5. The system of claim 4, wherein the processor is further configured to generate one or more insights based on the predicted total emissions and the recommended at least one market-based instrument.
6. The system of claim 1, wherein the processor is further configured to predict emission intensity for the specific period based on the predicted total emissions.
7. The system of claim 1, wherein the processor is further configured to store the plurality of market-based instruments and associated contextual information in a market-based instrument repository, wherein the associated contextual information includes at least one of ledger information, location information, validity information, and residual emission factors.
8. The system of claim 7, wherein the processor is further configured to recommend the at least one market-based instrument from the plurality of market-based instruments based on the associated contextual information and asset hierarchy corresponding to the plurality of assets.
9. The system of claim 1, wherein the processor is further configured to recommend purchase of at least one market-based instrument based on the predicted total emissions.
10. The system of claim 1, wherein the processor is further configured to predict the total emissions for at least one gas type of a plurality of gas types.
11. A method for managing a plurality of market-based instruments in a facility, comprising:
storing emission factors corresponding to a plurality of assets in the facility;
calculating total actual emissions corresponding to the plurality of assets based on the stored emission factors;
comparing the total actual emissions with a carbon emission target, wherein the carbon emission target corresponds to a specific period;
predicting total emissions in the facility for the specific period based on the stored emission factors and a result of the comparison; and
displaying, via a user interface of a display device, the predicted total emissions in the facility for the specific period.
12. The method of claim 11, further comprising determining a financial value corresponding to per tonne of emissions based on a location of the facility.
13. The method of claim 12, further comprising predicting financial impact for the specific period based on the predicted total emissions and the determined financial value.

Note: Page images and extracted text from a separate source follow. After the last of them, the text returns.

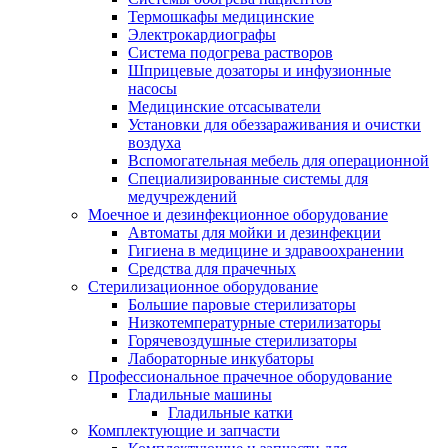
Термошкафы медицинские
Электрокардиографы
Cистема подогрева растворов
Шприцевые дозаторы и инфузионные
насосы
Медицинские отсасыватели
Установки для обеззараживания и очистки
воздуха
Вспомогательная мебель для операционной
Специализированные системы для
медучреждений
Моечное и дезинфекционное оборудование
Автоматы для мойки и дезинфекции
Гигиена в медицине и здравоохранении
Средства для прачечных
Стерилизационное оборудование
Большие паровые стерилизаторы
Низкотемпературные стерилизаторы
Горячевоздушные стерилизаторы
Лабораторные инкубаторы
Профессиональное прачечное оборудование
Гладильные машины
Гладильные катки
Комплектующие и запчасти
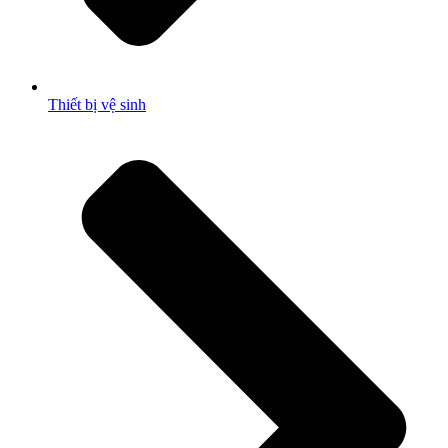
Thiết bị vệ sinh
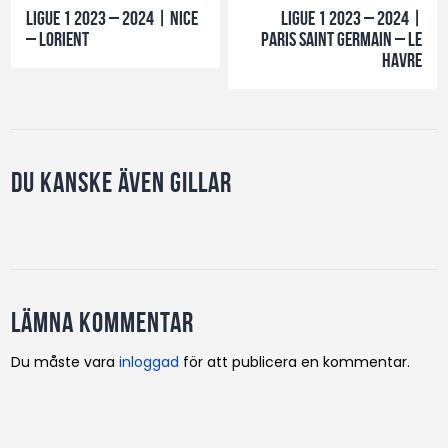
Ligue 1 2023 – 2024 | Nice
Ligue 1 2023 – 2024 |
– Lorient
Paris Saint Germain – LE
Havre
Du kanske även gillar
Lämna kommentar
Du måste vara
inloggad
för att publicera en kommentar.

14. The method of claim 12, further comprising recommending at least one market-based instrument from the plurality of market-based instruments based on the predicted total emissions and the determined financial value, wherein the at least one market-based instrument is recommended to offset emissions from the predicted total emissions that is above the carbon emission target.
15. The method of claim 14, further comprising generating one or more insights based on the predicted total emissions and the recommended at least one market-based instrument.
16. The method of claim 11, further comprising predicting emission intensity for the specific period based on the predicted total emissions.
17. The method of claim 11, further comprising storing the plurality of market-based instruments and associated contextual information in a market-based instrument repository, wherein the associated contextual information includes at least one of ledger information, location information, validity information, and residual emission factors.
18. The method of claim 17, further comprising recommending the at least one market-based instrument from the plurality of market-based instruments based on the associated contextual information and asset hierarchy corresponding to the plurality of assets.
19. The method of claim 11, further comprising recommending purchase of at least one market-based instrument based on the predicted total emissions.
20. The method of claim 11, further comprising predicting the total emissions for at least one gas type of a plurality of gas types.